§ **Problem description**
With pictures removed, output every record below exactly as written.
*** Opening Source data ***
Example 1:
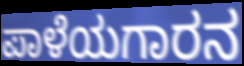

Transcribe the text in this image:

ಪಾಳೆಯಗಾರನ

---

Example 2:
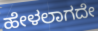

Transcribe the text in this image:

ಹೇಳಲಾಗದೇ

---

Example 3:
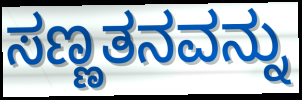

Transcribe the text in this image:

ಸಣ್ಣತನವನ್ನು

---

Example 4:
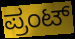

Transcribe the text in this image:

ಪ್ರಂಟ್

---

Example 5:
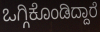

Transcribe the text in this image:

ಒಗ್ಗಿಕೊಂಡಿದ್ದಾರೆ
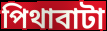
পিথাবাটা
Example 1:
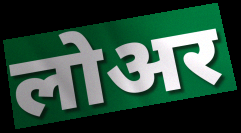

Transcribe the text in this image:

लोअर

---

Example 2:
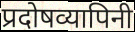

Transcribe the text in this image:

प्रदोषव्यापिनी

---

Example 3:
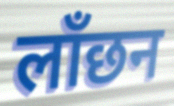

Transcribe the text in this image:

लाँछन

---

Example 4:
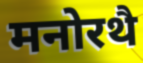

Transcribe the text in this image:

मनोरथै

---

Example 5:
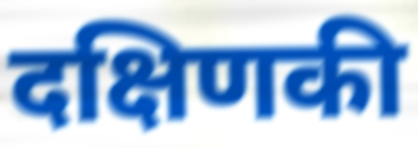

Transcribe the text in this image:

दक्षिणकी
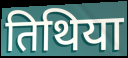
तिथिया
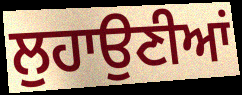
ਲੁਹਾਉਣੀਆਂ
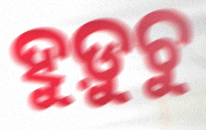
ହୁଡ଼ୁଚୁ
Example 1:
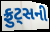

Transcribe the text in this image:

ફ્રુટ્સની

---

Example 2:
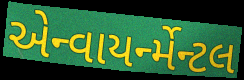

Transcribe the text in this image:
*** Closing Source data ***
§ **Worked solution**
Example 1:

Transcribe the text in this image:

ಪಾಳೆಯಗಾರನ

---

Example 2:

Transcribe the text in this image:

ಹೇಳಲಾಗದೇ

---

Example 3:

Transcribe the text in this image:

ಸಣ್ಣತನವನ್ನು

---

Example 4:

Transcribe the text in this image:

ಪ್ರಂಟ್

---

Example 5:

Transcribe the text in this image:

ಒಗ್ಗಿಕೊಂಡಿದ್ದಾರೆ
পিথাবাটা
Example 1:

Transcribe the text in this image:

लोअर

---

Example 2:

Transcribe the text in this image:

प्रदोषव्यापिनी

---

Example 3:

Transcribe the text in this image:

लाँछन

---

Example 4:

Transcribe the text in this image:

मनोरथै

---

Example 5:

Transcribe the text in this image:

दक्षिणकी
तिथिया
ਲੁਹਾਉਣੀਆਂ
ହୁଡ଼ୁଚୁ
Example 1:

Transcribe the text in this image:

ફ્રુટ્સની

---

Example 2:

Transcribe the text in this image:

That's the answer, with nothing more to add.